## PAGE EXCERPT
Welcome

Speech by Foreign Minister Annalena Baerbock at the Conference on Shaping Feminist Foreign Policy

12.09.2022 - Speech

When you bring up Feminist Foreign Policy, many ask: what you are talking about? Some are bothered by the term feminism. Some by the idea of anything at all being different. Others think: at long last! But they want to know what’s behind it.

That is why before I go any further, I would like to use three images to illustrate what Feminist Foreign Policy means.

Let’s take Marzia, aged 15. In spring, she stood in front of the locked doors of her school in Afghanistan with tears in her eyes. Since the Taliban violently regained control of the country, we now have an entire generation of girls for whom going to school, the right to education, can no longer be taken for granted.

Then there is the picture of a mother in northern Mali who I met when visiting the German soldiers deployed there. She had come to where the international protection mission was based and pleaded: please do not abandon us! Even today, we hardly dare go to the market to sell our vegetables for fear of being abducted and raped.

And for the third image, honoured guests, I would like you to help me. Let’s assume you represent a completely normal parliament in our world. If we look around the German Bundestag and many other parliamentary chambers, only one in four representatives is female. So let’s imagine this room with women only up to where the man with the blue mask is sitting (in the front quarter of the room) and thereafter only men. Everyone would say: what kind of strange conference is this? In parliaments, however, we have somehow got used to it.

In other words, we have much to do – what is more, not just in distant lands, but also at home, in the German Bundestag.

Girls who are denied education. Women who cannot earn a living for fear of violence. Parliaments which do not represent the diversity of their society. These are three images which show why Feminist Foreign Policy is not just needed but in fact overdue, why it is a no-brainer.

After all, no country in the world, no economy, no society can afford half of the population not to be able to have their say as equals or play their part.

As early as 2015, McKinsey calculated that the equal participation of women in the global labour market could increase global GDP by 26 percent within ten years. Enough to eradicate poverty in large parts of our world.

It is therefore not just a key right of women and marginalised groups to participate as equals but it is also economic lunacy not to pursue Feminist Foreign Policy. We are talking about our whole society. We are not talking about doing less but about doing more, about bringing everyone to the table – about opening our ranks rather than erecting our own artificial barriers.

That is why we are drawing up guidelines for a German Feminist Foreign Policy in the coming months. Thankfully we are not starting from scratch and thankfully we are not going it alone. We can learn from others who embarked on this path before us.

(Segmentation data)
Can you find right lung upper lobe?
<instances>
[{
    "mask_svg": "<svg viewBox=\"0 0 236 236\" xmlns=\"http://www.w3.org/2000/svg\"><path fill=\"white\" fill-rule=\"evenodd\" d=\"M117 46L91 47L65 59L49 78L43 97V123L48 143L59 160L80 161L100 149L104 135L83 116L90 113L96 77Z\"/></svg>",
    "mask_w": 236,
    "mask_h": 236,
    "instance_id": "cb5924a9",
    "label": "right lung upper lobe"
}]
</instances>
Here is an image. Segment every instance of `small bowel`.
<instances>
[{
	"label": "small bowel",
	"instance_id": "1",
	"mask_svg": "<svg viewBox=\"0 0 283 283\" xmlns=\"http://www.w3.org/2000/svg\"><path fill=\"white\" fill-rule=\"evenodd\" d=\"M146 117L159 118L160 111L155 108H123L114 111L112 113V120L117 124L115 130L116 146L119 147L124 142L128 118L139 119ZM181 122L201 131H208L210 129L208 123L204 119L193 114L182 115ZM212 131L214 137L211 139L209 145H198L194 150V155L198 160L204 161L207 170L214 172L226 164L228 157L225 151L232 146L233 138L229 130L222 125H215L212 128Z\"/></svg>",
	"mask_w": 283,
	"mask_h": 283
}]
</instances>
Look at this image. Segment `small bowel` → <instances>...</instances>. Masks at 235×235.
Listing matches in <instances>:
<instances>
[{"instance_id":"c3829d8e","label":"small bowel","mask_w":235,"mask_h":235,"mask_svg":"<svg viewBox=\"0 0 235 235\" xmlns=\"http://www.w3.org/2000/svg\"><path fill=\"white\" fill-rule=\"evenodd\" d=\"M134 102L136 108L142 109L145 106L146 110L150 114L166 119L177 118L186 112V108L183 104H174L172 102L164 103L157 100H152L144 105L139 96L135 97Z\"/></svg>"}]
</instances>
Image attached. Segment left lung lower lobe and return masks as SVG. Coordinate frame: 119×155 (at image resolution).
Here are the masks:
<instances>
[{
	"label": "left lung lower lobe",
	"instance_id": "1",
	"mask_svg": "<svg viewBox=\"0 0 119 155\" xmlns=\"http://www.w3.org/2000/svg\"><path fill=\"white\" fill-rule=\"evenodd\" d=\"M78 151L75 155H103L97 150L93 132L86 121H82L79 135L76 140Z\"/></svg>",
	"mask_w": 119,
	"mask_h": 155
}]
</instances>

## EXERCISE TASKS
- a) Based on the speech, answer yes or no for each statement and quote the words that decide it: (i) McKinsey calculated in 2015 that equal participation of women in the global labor market could raise global GDP by 26 percent within ten years. (ii) The mother in northern Mali was met during a visit to French soldiers. (iii) Only one in three representatives in the German Bundestag is female.
- b) In the entries of the segmentation data, begin at the line containing "Image attached. Segment" and continue through the end of the entries. Rewrite those lines with "Coordinate frame" swapped for "Reference frame" and everything else unchanged.

## COMPLETE ANSWERS
- a)
(i) Yes: "As early as 2015, McKinsey calculated that the equal participation of women in the global labour market could increase global GDP by 26 percent within ten years."
(ii) No: "a mother in northern Mali who I met when visiting the German soldiers deployed there"
(iii) No: "only one in four representatives is female"

- b)
Image attached. Segment left lung lower lobe and return masks as SVG. Reference frame: 119×155 (at image resolution).
Here are the masks:
<instances>
[{
	"label": "left lung lower lobe",
	"instance_id": "1",
	"mask_svg": "<svg viewBox=\"0 0 119 155\" xmlns=\"http://www.w3.org/2000/svg\"><path fill=\"white\" fill-rule=\"evenodd\" d=\"M78 151L75 155H103L97 150L93 132L86 121H82L79 135L76 140Z\"/></svg>",
	"mask_w": 119,
	"mask_h": 155
}]
</instances>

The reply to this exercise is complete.